In a joint review, a couple of other film critics wrote how in that final Lord’s Supper scene, “the wronged and the wrongdoers, the betrayers and the betrayed, are all together as one. It is an unforgettable cinematic statement about hope.”
I don’t know if King ever saw the Eichenberg painting, but I think he would have liked it, and he surely would have been moved also by Barnes’s work.
But it is a shame that King didn’t live to see “Places in the Heart,” for I think he would have been most favorably impressed with that powerful closing depiction of reconciliation between people of different races and classes.
It is a crying shame, though, that King wasn’t able to continue his valuable work for peace, justice, and reconciliation after 1968 and isn’t here to celebrate his 85th birthday today.

4 comments:

  1. Interesting comments. Thinking about "worship": I am wondering how works of art can be a part of the service we call "worship. Could the "light" and "shadows" of an Eichenberg painting, or Cornell Barnes painting enrich our communion experience? How could that be accomplished without being gimmicky?Just "thinking out loud"off your inspiration.

    ReplyDelete
  2. Esteemed Thinking Friend Glenn Hinson wrote, "Yes! Yes! His early death was one of our nation's greatest losses. We could use his conciliatory approach today more than ever."

    ReplyDelete
  3. Leroy. Paul Harvey, not the Nixon era radio commentator, has great book Moses Jesus and the Trickster. A Must read for you. Comes with full and hearty endorsement of Mercer President Underwood.

    ReplyDelete
  4. Localization is nearly universal in religion. The universal becomes particular. People put their own faces into paintings, their own locations in stories, their own lives into the narratives. As they say in computer programming, this a feature, not a bug. This is how people find our place in the universe.

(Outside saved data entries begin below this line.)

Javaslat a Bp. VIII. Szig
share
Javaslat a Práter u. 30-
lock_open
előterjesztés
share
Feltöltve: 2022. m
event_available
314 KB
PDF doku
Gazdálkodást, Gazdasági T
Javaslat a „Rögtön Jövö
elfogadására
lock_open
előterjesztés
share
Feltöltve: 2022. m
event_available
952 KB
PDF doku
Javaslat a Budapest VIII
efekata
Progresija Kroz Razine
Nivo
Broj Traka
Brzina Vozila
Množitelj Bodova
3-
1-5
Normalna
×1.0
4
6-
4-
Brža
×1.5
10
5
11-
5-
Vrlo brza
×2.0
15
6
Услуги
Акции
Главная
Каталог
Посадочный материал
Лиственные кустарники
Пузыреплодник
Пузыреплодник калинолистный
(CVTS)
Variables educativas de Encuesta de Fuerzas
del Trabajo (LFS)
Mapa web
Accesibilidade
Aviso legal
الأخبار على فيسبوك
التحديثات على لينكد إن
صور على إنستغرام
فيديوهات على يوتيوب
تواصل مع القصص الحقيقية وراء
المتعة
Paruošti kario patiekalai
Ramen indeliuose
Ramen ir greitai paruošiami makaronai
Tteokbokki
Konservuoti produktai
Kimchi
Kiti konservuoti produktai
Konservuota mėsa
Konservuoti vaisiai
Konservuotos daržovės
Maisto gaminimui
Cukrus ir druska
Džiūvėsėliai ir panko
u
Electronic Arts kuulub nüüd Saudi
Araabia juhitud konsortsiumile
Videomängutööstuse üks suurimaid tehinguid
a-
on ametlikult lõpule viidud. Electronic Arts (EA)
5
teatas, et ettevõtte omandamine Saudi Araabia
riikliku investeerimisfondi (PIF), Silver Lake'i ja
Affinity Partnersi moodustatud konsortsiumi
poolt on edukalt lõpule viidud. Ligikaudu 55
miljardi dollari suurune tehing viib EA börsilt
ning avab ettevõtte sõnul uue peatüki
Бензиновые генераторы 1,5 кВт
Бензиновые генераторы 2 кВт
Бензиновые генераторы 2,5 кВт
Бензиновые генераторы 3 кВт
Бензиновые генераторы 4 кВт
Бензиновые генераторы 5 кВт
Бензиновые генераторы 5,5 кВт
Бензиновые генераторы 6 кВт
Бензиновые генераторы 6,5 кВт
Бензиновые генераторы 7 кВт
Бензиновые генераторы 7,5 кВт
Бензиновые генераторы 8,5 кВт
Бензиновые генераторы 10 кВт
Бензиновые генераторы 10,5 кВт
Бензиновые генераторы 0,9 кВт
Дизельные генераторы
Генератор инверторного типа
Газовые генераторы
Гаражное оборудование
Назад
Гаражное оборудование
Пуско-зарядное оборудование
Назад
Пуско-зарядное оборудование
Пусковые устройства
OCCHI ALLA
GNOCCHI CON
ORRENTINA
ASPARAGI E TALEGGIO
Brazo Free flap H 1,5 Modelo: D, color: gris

    For a wealthy patron this could literally be sitting for a portrait that is set in a religious context. In Germany what became the Christmas Tree and the Yule Log joined the church with the Germans. In Mexico aspects of Aztec religion merged with the Madonna to create the special form of Mexican Catholicism. What would be surprising, and sad, would be if there were no black Jesus, no black disciples. That might be how white slave owners taught the gospel to their slaves, but the historic Jesus was most unlikely to be blue eyed and blond, either. When the gospel is truly received, it will also be owned.

    Sometimes this process may go far enough to raise problems, as when Joseph Smith, Jr. re-imagined Christianity in America via Mormonism. However, how far removed is that from the Catholic-Indian fusion in Mexico? Indeed, that type of process may well have played a role in the birth of the New Testament. Strands of mystery religions, ancient mathematics, the Jewish revolt against Rome and its aftermath, and perhaps even the life of Julius Caesar may have all merged into the document we have today. (Anyone curious about this last possibility might want to check out Francesco Carotta's "Jesus Was Caesar," which was recently translated into English.)

    I remember reading Mircea Eliade in college, and learning about the "axis mundi." As a former Mormon (RLDS) who grew up in Joseph Smith's vision of Zion, in Independence, Missouri, I can quite personally relate to the localization of religion. In the Baptist circles I now inhabit, I catch occasional references to the Southern Baptist Zion in Nashville, Tennessee. One way or another, everyone finds their axis mundi. Without it, we all would be lost. With it, we can appreciate how others have found theirs, and learn from each other about our own. There is a very great axis mundi in Montgomery, Alabama.